### Extract
■ ■ ■ ■ ■ ■ ■

The object is not exactly removed from the container. It is removed from existence. The object in that situation resides in the container physically. It is constructed there and destroyed. It does not exist outside of the container afterwards, or at any other time.

This is a low-level memory management strategy being conflated with object-orientation, that is alien to higher level languages.

Well yes, it works well in c++ because the language has a strong distinction between value semantics and reference semantics, so when you remove a value from a container it must clearly be destroyed. A GC'd language with aliased references can't call destructors in this case. At best can do it when the object is collected.

Yet I think an high level language could have the same value/reference distinction. Or you could do it with linear types.

Lisp uses UNWIND-PROTECT to implement that.

For example WITH-OPEN-FILE closes the file automatically when leaving its scope.

     (with-open-file (stream "hello.world")
       (read stream))
WITH-OPEN-FILE is a macro and expands into OPEN and CLOSE operations, protected by an UNWIND-PROTECT.

Thus anything where a destructor would automatically clean things up is done in Lisp behind the scenes automatically using an UNWIND-PROTECT form.

That's again an example of cleanup associated with scope. I understand what you can do it with unwind-protect and friends.

But the essence of RAII is more than that.

In c++ if I add an opened file object to some collection and later remove it or destroy the collection, it is implicitly cleaned up.

For example let's say you are implementing an n-way out of core merge: in c++ you would create a priority queue of files objects ordered by the front current from item. You pop the front file object read the item and, if the file is not empty, push it back into the queue. Cleanup is implicit by removing the file from the queue and not explicitly adding it back. On early exit (because of an error or exception) the queue is automatically destroyed and recursively all the file objects.

There might be a way to implement this recursively with unwind-protect, but I think it is less natural.

For example python has ExitStack, which in practice is an ad-hoc container that supports recursive cleanup of contained objects, but is still not as convenient as having all containers do proper cleanup.

■ ■ ■ ■ ■ ■ ■

### Information given
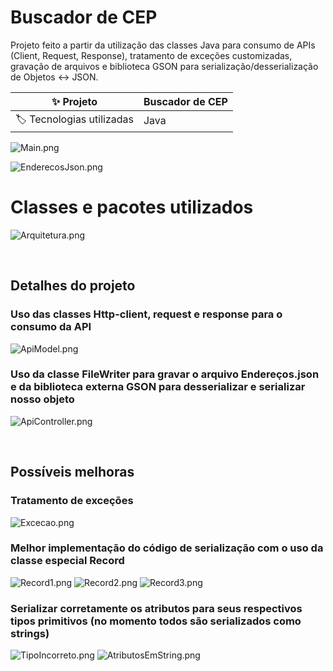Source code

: # Buscador de CEP

Projeto feito a partir da utilização das classes Java para consumo de APIs (Client, Request, Response), tratamento de exceções customizadas, gravação de arquivos e biblioteca GSON para serialização/desserialização de Objetos <-> JSON.


| :sparkles: Projeto        | **Buscador de CEP**
| -------------  | --- |
| :label: Tecnologias utilizadas | Java

![Main.png](img%2FMain.png#vitrinedev)

![EnderecosJson.png](img%2FEnderecosJson.png)

# Classes e pacotes utilizados
![Arquitetura.png](img%2FArquitetura.png)

<br>

## Detalhes do projeto

### Uso das classes Http-client, request e response para o consumo da API
![ApiModel.png](img%2FApiModel.png)

### Uso da classe FileWriter para gravar o arquivo Endereços.json e da biblioteca externa GSON para desserializar e serializar nosso objeto
![ApiController.png](img%2FApiController.png)

<br>

## Possíveis melhoras
### Tratamento de exceções
![Excecao.png](img%2FExcecao.png)

### Melhor implementação do código de serialização com o uso da classe especial Record
![Record1.png](img%2FRecord1.png)
![Record2.png](img%2FRecord2.png)
![Record3.png](img%2FRecord3.png)

### Serializar corretamente os atributos para seus respectivos tipos primitivos (no momento todos são serializados como strings)
![TipoIncorreto.png](img%2FTipoIncorreto.png)
![AtributosEmString.png](img%2FAtributosEmString.png)
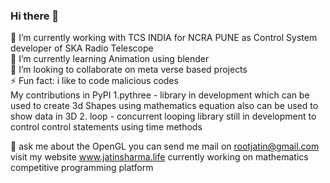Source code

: ### Hi there 👋
🔭 I’m currently working with TCS INDIA for NCRA PUNE as Control System developer of SKA Radio Telescope<br>
🌱 I’m currently learning Animation using blender <br>
👯 I’m looking to collaborate on meta verse based projects <br>
⚡ Fun fact: i like to code malicious codes <br>
My contributions in PyPI
1.pythree - library in development which can be used to create 3d Shapes using mathematics equation also can be used to show data in 3D
2. loop - concurrent looping library still in development to control control statements using time methods 

💬 ask me about the OpenGL
you can send me mail on rootjatin@gmail.com <br>
visit my website www.jatinsharma.life
currently working on mathematics competitive programming platform
<br>


<!--
**rootjatin/rootjatin** is a ✨ _special_ ✨ repository because its `README.md` (this file) appears on your GitHub profile.

Here are some ideas to get you started:

🔭 I’m currently working with TCS INDIA 
🌱 I’m currently learning Animation using blender 
👯 I’m looking to collaborate on meta verse 

- 💬 Ask me about ...
- 📫 How to reach me: ...
- 😄 Pronouns: ...
- ⚡ Fun fact: ...
-->
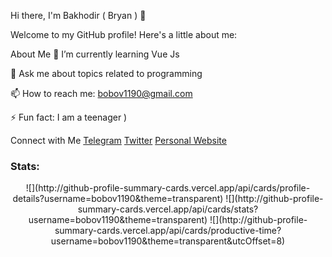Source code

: Hi there, I'm Bakhodir ( Bryan ) 👋

Welcome to my GitHub profile! Here's a little about me:

About Me
🌱 I’m currently learning Vue Js

💬 Ask me about topics related to programming

📫 How to reach me: bobov1190@gmail.com

⚡ Fun fact: I am a teenager )

Connect with Me
[Telegram](https://t.me/programma1190)
[Twitter](https://x.com/edge_name)
[Personal Website](qadimiy.github.io)

### Stats:
<p style="text-align: center;">
  ![](http://github-profile-summary-cards.vercel.app/api/cards/profile-details?username=bobov1190&theme=transparent)
  ![](http://github-profile-summary-cards.vercel.app/api/cards/stats?username=bobov1190&theme=transparent)
  ![](http://github-profile-summary-cards.vercel.app/api/cards/productive-time?username=bobov1190&theme=transparent&utcOffset=8)
</p>

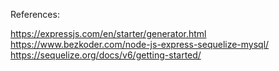 References:

https://expressjs.com/en/starter/generator.html
https://www.bezkoder.com/node-js-express-sequelize-mysql/
https://sequelize.org/docs/v6/getting-started/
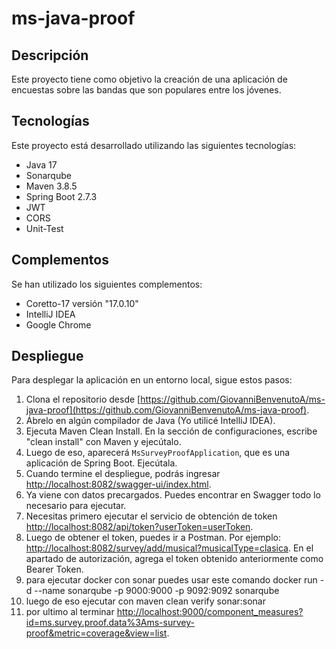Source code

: # ms-java-proof

## Descripción
Este proyecto tiene como objetivo la creación de una aplicación de encuestas sobre las bandas que son populares entre los jóvenes.

## Tecnologías
Este proyecto está desarrollado utilizando las siguientes tecnologías:

- Java 17
- Sonarqube
- Maven 3.8.5
- Spring Boot 2.7.3
- JWT
- CORS
- Unit-Test

## Complementos
Se han utilizado los siguientes complementos:

- Coretto-17 versión "17.0.10"
- IntelliJ IDEA
- Google Chrome

## Despliegue
Para desplegar la aplicación en un entorno local, sigue estos pasos:

1. Clona el repositorio desde [https://github.com/GiovanniBenvenutoA/ms-java-proof](https://github.com/GiovanniBenvenutoA/ms-java-proof).
2. Ábrelo en algún compilador de Java (Yo utilicé IntelliJ IDEA).
3. Ejecuta Maven Clean Install. En la sección de configuraciones, escribe "clean install" con Maven y ejecútalo.
4. Luego de eso, aparecerá `MsSurveyProofApplication`, que es una aplicación de Spring Boot. Ejecútala.
5. Cuando termine el despliegue, podrás ingresar [http://localhost:8082/swagger-ui/index.html](http://localhost:8082/swagger-ui/index.html).
6. Ya viene con datos precargados. Puedes encontrar en Swagger todo lo necesario para ejecutar.
7. Necesitas primero ejecutar el servicio de obtención de token [http://localhost:8082/api/token?userToken=userToken](http://localhost:8082/api/token?userToken=userToken).
8. Luego de obtener el token, puedes ir a Postman. Por ejemplo: [http://localhost:8082/survey/add/musical?musicalType=clasica](http://localhost:8082/survey/add/musical?musicalType=clasica). En el apartado de autorización, agrega el token obtenido anteriormente como Bearer Token.
9. para ejecutar docker con sonar puedes usar este comando docker run -d --name sonarqube -p 9000:9000 -p 9092:9092 sonarqube
10. luego de eso ejecutar con maven clean verify sonar:sonar
11. por ultimo al terminar [http://localhost:9000/component_measures?id=ms.survey.proof.data%3Ams-survey-proof&metric=coverage&view=list](http://localhost:9000/component_measures?id=ms.survey.proof.data%3Ams-survey-proof&metric=coverage&view=list).
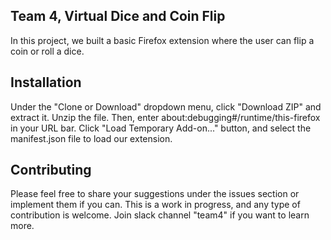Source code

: ## Team 4, Virtual Dice and Coin Flip
In this project, we built a basic Firefox extension where the user can flip a coin or roll a dice.



## Installation
Under the "Clone or Download" dropdown menu, click "Download ZIP" and extract it. Unzip the file. Then, enter about:debugging#/runtime/this-firefox in your URL bar. Click "Load Temporary Add-on..." button, and select the manifest.json file to load our extension.

## Contributing
Please feel free to share your suggestions under the issues section or implement them if you can. This is a work in progress, and any type of contribution is welcome. Join slack channel "team4" if you want to learn more.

■ ■ ■ ■ ■ ■ ■

### What you will do
1. Update the passage of the RAII discussion starting at "Yet I think" and ending at "to implement that.", replacing "linear types" with "affine types".
2. Format the lines of the records starting at the line that contains "## Complementos" and ending at the line that contains "Para desplegar la" as a numbered list, leaving out blank lines.
The records are unrelated to the text.

### Problem solutions
1.
Yet I think an high level language could have the same value/reference distinction. Or you could do it with affine types.

Lisp uses UNWIND-PROTECT to implement that.

2.
1. ## Complementos
2. Se han utilizado los siguientes complementos:
3. - Coretto-17 versión "17.0.10"
4. - IntelliJ IDEA
5. - Google Chrome
6. ## Despliegue
7. Para desplegar la aplicación en un entorno local, sigue estos pasos:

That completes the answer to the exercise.